# Flow way to fast



## Tiny tamper (May 23, 2014)

Hi folks

i have a starbucks barista machine it was my first purchase, it came pressurised but I instantly threw all the internal gubins in the bin so now its up pressurised.

No matter how fine/course I grind, light/hard I tamp the water flow is way to fast from start to Finnish is about 12 seconds, needless to say not good enough.

Is there any way of slowing this down?

Any help greatly appreciated.


----------



## The Systemic Kid (Nov 23, 2012)

What grinder are you using? Also what dose weight are you using?


----------



## Tiny tamper (May 23, 2014)

I'm using a gaggia mdf and the standard double basket that came with the machine m8


----------



## Glenn (Jun 14, 2008)

Are you using a plastic tamper or a metal tamper? Does it fit the basket?
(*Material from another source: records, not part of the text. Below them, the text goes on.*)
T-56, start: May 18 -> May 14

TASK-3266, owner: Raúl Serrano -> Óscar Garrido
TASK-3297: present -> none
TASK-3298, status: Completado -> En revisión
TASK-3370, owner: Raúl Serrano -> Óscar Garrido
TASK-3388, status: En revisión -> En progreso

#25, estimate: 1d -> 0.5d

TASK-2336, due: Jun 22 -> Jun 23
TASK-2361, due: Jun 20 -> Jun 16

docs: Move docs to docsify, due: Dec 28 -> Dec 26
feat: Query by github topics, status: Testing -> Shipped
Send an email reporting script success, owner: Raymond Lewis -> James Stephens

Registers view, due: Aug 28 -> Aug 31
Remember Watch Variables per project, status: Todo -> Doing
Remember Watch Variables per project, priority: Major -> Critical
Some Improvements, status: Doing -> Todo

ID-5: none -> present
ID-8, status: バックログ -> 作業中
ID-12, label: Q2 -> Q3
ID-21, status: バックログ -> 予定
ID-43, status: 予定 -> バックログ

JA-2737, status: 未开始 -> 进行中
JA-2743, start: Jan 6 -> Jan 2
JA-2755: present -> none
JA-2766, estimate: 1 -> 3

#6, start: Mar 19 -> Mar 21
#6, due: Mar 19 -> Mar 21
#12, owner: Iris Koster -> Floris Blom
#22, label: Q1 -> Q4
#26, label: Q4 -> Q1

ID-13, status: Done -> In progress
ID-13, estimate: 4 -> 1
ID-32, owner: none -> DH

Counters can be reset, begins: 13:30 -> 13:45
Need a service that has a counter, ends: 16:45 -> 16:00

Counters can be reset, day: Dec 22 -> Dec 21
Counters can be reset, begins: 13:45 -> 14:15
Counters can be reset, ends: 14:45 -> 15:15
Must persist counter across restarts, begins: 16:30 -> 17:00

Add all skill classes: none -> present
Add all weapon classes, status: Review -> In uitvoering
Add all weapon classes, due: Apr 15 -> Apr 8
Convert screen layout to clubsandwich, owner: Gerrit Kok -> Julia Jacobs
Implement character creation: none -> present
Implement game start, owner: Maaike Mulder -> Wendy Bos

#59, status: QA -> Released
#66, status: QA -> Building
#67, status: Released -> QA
Can you post a photo of the portafilter with basket in and basket out?


----------



## Tiny tamper (May 23, 2014)

Yes I can post a picture no problem, any use?


----------



## The Systemic Kid (Nov 23, 2012)

Does your machine come with a non- pressurised basket? I'm wondering if you machine is a hybrid pressurised only basket.


----------



## Tiny tamper (May 23, 2014)

It Def does not come with unpressurised baskets, plus it's a very basic machine, so if ur right and it's pressurised only, I binned the only part that makes it work lol.


----------



## The Systemic Kid (Nov 23, 2012)

Watched a YouTube video made by Starbucks demoing the machine. It's designed to steam milk before pulling a shot which is a first.


----------